Sobald sie das Meer erreicht haben, suchen die Jungtiere nach schwimmenden Obejkten, meistens Algen wie Sargassum, die den kleinen Reptilien Nahrung und Schutz bieten. Nach einigen Tagen, suchen die Schildkröten Küstengewässer auf um sich auszuruhen und nach Nahrung zu suchen. Während sie durch die Ozeane ziehen, sind die größten Bedrohungen für Meeresschildkröten, die, die durch menschliche Aktivitäten verursacht werden. Fischerleinen und –Netze, Plastikmüll und Bootsverkehr fordern jedes Jahr zahlreiche Schildkrötenleben. Die Schildkröten von Yaniklar werden den Großteil ihres Lebens damit verbringen, durch das Mittelmeer zu schwimmen, aber einige auch in das Rote Meer oder in den Atlantik wandern. Unabhängig davon, wie weit sie wandern, weibliche Schildkröten werden eines Tages an den Strand zurückkehren, wo sie selbst als Schlüpfling zur Welt gekommen sind um ein eigenes Nest zu legen.

● **Aufgaben**
(1) Welche durch Menschen verursachten Gefahren nennt der Text über Meeresschildkröten, die jedes Jahr zahlreiche Schildkrötenleben fordern?
(2) Schreibe den Text über Meeresschildkröten im Anschluss an seinen letzten Satz weiter.
Die Zeilen sind eigenständiges Material und stehen in keiner Verbindung zum Text über Meeresschildkröten.

[Diagrammaufgaben mit Kurzantwort]

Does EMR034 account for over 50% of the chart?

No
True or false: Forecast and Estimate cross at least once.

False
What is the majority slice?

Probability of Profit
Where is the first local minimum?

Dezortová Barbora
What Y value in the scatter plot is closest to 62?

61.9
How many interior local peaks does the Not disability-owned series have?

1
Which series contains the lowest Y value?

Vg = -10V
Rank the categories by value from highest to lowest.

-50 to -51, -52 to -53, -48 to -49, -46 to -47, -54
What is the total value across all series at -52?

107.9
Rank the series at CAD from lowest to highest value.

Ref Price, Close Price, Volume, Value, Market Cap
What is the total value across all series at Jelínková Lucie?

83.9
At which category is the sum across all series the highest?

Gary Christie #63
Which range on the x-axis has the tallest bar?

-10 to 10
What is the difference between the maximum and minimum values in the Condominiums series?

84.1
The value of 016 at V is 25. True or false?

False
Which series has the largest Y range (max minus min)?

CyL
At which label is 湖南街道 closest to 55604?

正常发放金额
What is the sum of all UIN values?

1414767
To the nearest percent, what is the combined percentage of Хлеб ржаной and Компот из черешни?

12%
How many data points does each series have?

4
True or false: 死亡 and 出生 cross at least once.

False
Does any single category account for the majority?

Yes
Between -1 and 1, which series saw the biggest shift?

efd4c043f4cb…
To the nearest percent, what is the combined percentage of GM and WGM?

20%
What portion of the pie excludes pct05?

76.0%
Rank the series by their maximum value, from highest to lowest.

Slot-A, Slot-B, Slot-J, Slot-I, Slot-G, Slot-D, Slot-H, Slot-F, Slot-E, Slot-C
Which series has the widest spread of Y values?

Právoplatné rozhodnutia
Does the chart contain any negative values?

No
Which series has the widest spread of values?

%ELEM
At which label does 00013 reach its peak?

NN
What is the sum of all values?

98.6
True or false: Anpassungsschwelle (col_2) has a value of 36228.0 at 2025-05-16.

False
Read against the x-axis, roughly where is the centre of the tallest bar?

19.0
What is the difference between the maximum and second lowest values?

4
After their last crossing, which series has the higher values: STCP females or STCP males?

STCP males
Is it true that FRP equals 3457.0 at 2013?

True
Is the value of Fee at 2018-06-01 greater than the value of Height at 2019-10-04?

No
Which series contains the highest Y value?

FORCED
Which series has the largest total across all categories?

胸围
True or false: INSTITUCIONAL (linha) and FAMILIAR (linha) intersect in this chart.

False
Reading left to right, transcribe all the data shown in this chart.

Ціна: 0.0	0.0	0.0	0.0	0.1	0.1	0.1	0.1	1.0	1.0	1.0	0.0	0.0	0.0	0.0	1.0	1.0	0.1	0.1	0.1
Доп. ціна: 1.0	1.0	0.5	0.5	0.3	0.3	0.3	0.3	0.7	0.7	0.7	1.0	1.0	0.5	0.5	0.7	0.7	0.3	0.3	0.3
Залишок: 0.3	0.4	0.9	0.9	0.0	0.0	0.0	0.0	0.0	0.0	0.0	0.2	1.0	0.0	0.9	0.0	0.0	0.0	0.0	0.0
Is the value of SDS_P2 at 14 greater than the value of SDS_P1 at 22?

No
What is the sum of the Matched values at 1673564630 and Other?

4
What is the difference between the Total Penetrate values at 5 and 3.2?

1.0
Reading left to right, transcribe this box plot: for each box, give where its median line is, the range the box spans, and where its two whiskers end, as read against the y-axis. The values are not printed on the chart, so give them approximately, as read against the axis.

● **Antworten je Aufgabe**
(1) Fischerleinen und -netze, Plastikmüll und Bootsverkehr.

(2)
Carettas legen im Durchschnitt alle 2-3 Jahre ein Nest mit bis zu 110 Ping-Pong-ballähnliche Eier, die ungefähr 1 m tief ins Substrat gelegt werden. Die Weibchen kommen normalerweise nachts an die Strände, um ihre Nester zu legen, in der Regel zeitweise mit hoher Mondbeleuchtung. Hier besteht die Herausforderung darin, einen geeigneten Ort auszuwählen. Das Nest darf nicht allzu weit weg vom Meer liegen sonst sind die Schlüpflinge noch mehr Gefahren ausgesetzt. Es soll aber auch nicht zu dicht am Wasser sein, denn es kann sein, dass es dann vom Meerwasser erreicht und überflutet wird. Leichte Störungen an diesen Stränden können dazu führen, dass hochsensible nistenden Schildkröten ihre Nester zu nahe an die Wasserlinie legen oder schnell wieder ins Meer zurückkehren ohne ein Nest zu legen. Einige Niststrände wurden noch immer nicht unter Schutz gestellt und werden verschmutzt und teilweise zerstört.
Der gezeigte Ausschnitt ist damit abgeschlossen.